Tracks LLM token consumption per model call and logs it at the `info` level. Useful for monitoring costs and understanding where tokens are going in long tasks.

**Configuration**: `token_usage:` section in `config.yaml`.

```yaml
token_usage:
  enabled: false
```

---

### SandboxAuditMiddleware

Audits sandbox operations performed during the agent's execution. Provides a record of what files were read, written, and what commands were run.

**Configuration**: built-in runtime middleware, always active when a sandbox is available.

---

### SummarizationMiddleware

When the conversation grows long, summarizes older messages to reduce context size. The summary is injected back into the conversation in place of the original messages, preserving meaning without the full token cost.

**Configuration**: `summarization:` section in `config.yaml`. See detailed configuration below.

---

### ViewImageMiddleware

When the current model supports vision (`supports_vision: true`), this middleware intercepts `view_image` tool calls and injects the image content directly into the model's context so it can be analyzed.

**Activation**: automatically enabled when the resolved model has `supports_vision: true`.

---

### DeferredToolFilterMiddleware

When tool search is enabled, this middleware hides deferred tool schemas from the model's context. Tools are discovered lazily via the `tool_search` tool instead of being listed upfront, reducing context usage.

**Configuration**: `tool_search.enabled: true` in `config.yaml`.
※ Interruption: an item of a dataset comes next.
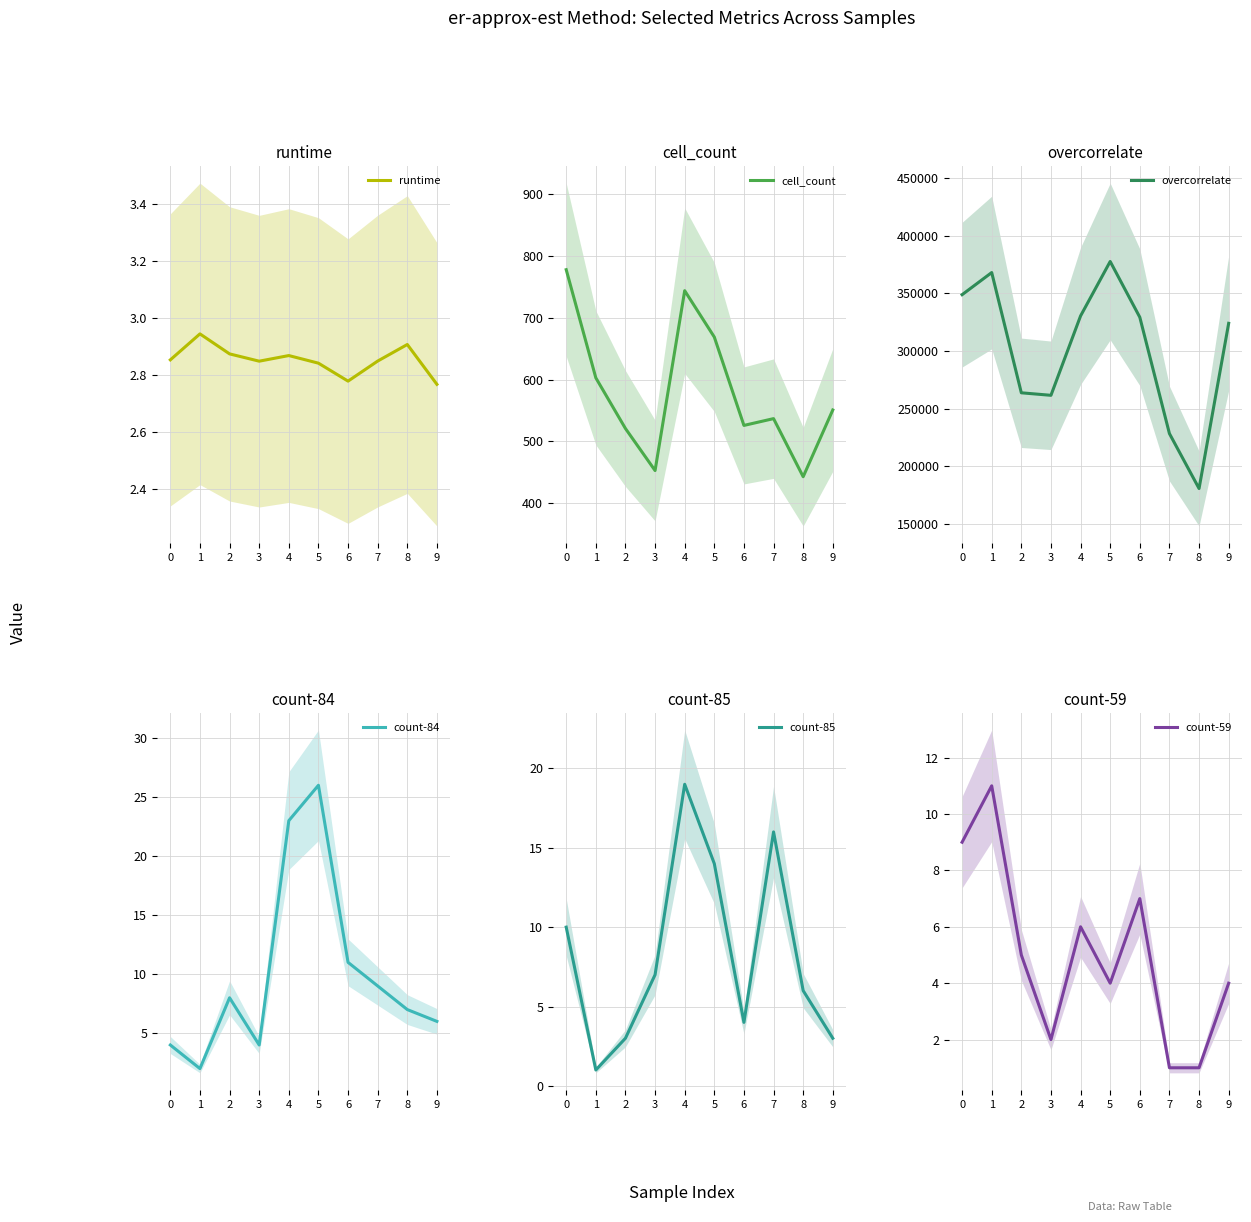

List the series in order of their peak value, lowest first.

runtime, count-59, count-85, count-84, cell_count, overcorrelate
## Summarization configuration

The `SummarizationMiddleware` is one of the most impactful middlewares for long-horizon tasks. Here is the full configuration reference:

```yaml
summarization:
  enabled: true

  # Model to use for summarization (null = use default model)
  # A lightweight model like gpt-4o-mini is recommended to reduce cost.
  model_name: null

  # Trigger conditions — summarization runs when ANY threshold is met
  trigger:
    - type: tokens      # trigger when context exceeds N tokens
      value: 15564
    # - type: messages  # trigger when there are more than N messages
    #   value: 50
    # - type: fraction  # trigger when context exceeds X% of model max
    #   value: 0.8

  # How much recent history to keep after summarization
  keep:
    type: messages
    value: 10           # keep the 10 most recent messages
    # Alternative: keep by tokens
    # type: tokens
    # value: 3000

  # Maximum tokens to trim when preparing messages for the summarizer
  trim_tokens_to_summarize: 15564

  # Custom summary prompt (null = use default LangChain prompt)
  summary_prompt: null
```

**Trigger types**:
- `tokens`: triggers when the total token count in the conversation exceeds `value`.
- `messages`: triggers when the number of messages exceeds `value`.
- `fraction`: triggers when the context reaches `value` fraction of the model's maximum input token limit.
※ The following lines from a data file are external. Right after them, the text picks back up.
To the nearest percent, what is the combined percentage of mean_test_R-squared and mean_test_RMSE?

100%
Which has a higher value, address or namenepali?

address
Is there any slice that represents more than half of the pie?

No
Multiple triggers can be listed; summarization runs when **any** of them fires.

**Keep types**:
- `messages`: keep the last `value` messages after summarization.
- `tokens`: keep up to `value` tokens of recent history.
- `fraction`: keep up to `value` fraction of the model's max input token limit.
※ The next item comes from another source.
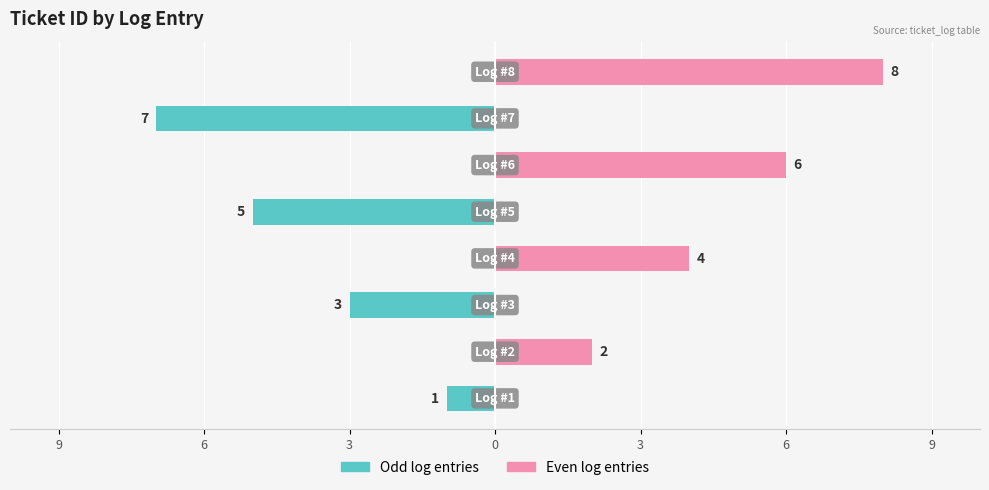

What are all the series names shown in the legend?

Odd log entries, Even log entries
## Writing a custom middleware

Custom middlewares can be injected into the chain for specialized use cases. A middleware must implement the `AgentMiddleware` interface from `langchain.agents.middleware`.

The basic structure is:

```python
from langchain.agents.middleware import AgentMiddleware

class MyMiddleware(AgentMiddleware):
    async def on_start(self, state, config):
        # Runs before the model call
        # Modify state or config here
        return state, config

    async def on_end(self, state, config):
        # Runs after the model call
        # Inspect or modify the result
        return state, config
```

Custom middlewares are passed to `make_lead_agent` via the `custom_middlewares` parameter in `_build_middlewares`. They are injected immediately before `ClarificationMiddleware` at the end of the chain.